#### [Document passage]
This could be a significant year in the development of governance. Among the big topics in 2019, boards need to get to grips with cybersecurity, manage the changing nature of engagement and come to terms with the needs of diversity.
As Mark Camillo, head of cyber, EMEA, at insurance provider AIG, explains in a recent article for Board Agenda: “There is no such thing as 100% secure.” This sets the tone for corporate attitudes toward cybercrime in 2019.
His comments come against a backdrop of rising awareness of and concern about cybercrime in the business community. Open any newspaper and on most days there is likely to be a story about the latest attack—or threat of attack—on a company or government office, compromising the data of thousands, sometimes millions, of people.
Last year a security breach at Facebook saw the data of 50 million users compromised; Fifa, the football body, saw 70 million documents leaked; two million US customers of mobile network operator T-Mobile had their data stolen, including their names, account numbers, billing details and passwords.
When it happens, security breaches cause companies lost revenue, reputational damage and potential regulatory action. The average cost of a data breach is now estimated to be around $3.86m.
The focus this year for companies is ensuring they have plans for dealing with a data breach, which needs to cover compliance issues, data protection, recovery (what happens after a breach) and education of staff on how to prevent a breach in the first place.
This last issue is critical. According to research by Experian, two-thirds of cybersecurity experts believe employees are the weakest link.
Insurance could also play a big part in the battle against cybercrime. Camillo says: “We are modelling risk, looking at attack probability, claims data, internal security controls and so on to build a picture of a company’s risk.
“This also helps with modelling risk costs and give companies clearer insight into what they need to do to reduce risk and insurance premiums.”

#### [Data excerpt]
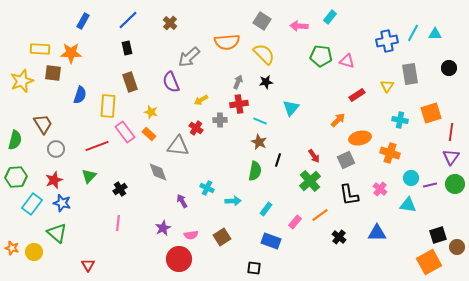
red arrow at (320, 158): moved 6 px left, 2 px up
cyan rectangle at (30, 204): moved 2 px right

#### [Problem details]
In the governance passage, what is the estimated average cost of a data breach?

#### [Written solution]
Around $3.86m.